Born in Moscow in 1989, Danila Tkachenko is one of the most appreciated visual artists who works with documentary photography. His images are a look into a restricted Russia and into remote corners of the world – difficult to reach and be seen – made available through the artist’s technique, skills and courage. His photographs describe reality as it is, showing its crudest and cruelest face; revealing the hidden secrets of a state like Russia: rockets for space travel, diesel submarines, vertical take-off planes, military bases for nuclear tests and satellite dishes for interplanetary communications.
Restricted Areas
The project “Restricted Areas” is about the human impulse towards utopia, about our striving for perfection through technological progress.
Humans are always trying to own ever more than they have—this is the source of technical progress. The byproducts of this progress are various commodities as well as the tools of violence in order to hold power over others. Better, higher, stronger—these ideals often express the main ideology of governments. To achieve these standards, governments are ready to sacrifice almost everything. Meanwhile, the individual is supposed to become a tool for reaching these goals. In exchange, the individual is promised a higher level of comfort.
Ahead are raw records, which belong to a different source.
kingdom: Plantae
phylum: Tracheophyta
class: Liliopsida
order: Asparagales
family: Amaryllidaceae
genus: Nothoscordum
For “Restricted Areas,” I traveled in search of places which used to hold great importance for the idea of technological progress. These places are now deserted. They have lost their significance, along with their utopian ideology which is now obsolete. Many of these places were once secret cities, that did not appear on any maps or public records. These places were the sites of forgotten scientific triumphs, abandoned buildings of almost inhuman complexity. The perfect technocratic future that never came. Any progress comes to its end earlier or later and it can happen for different reasons—nuclear war, economic crisis, natural disaster. What’s interesting for me is to witness what remains after the progress has ground to a halt.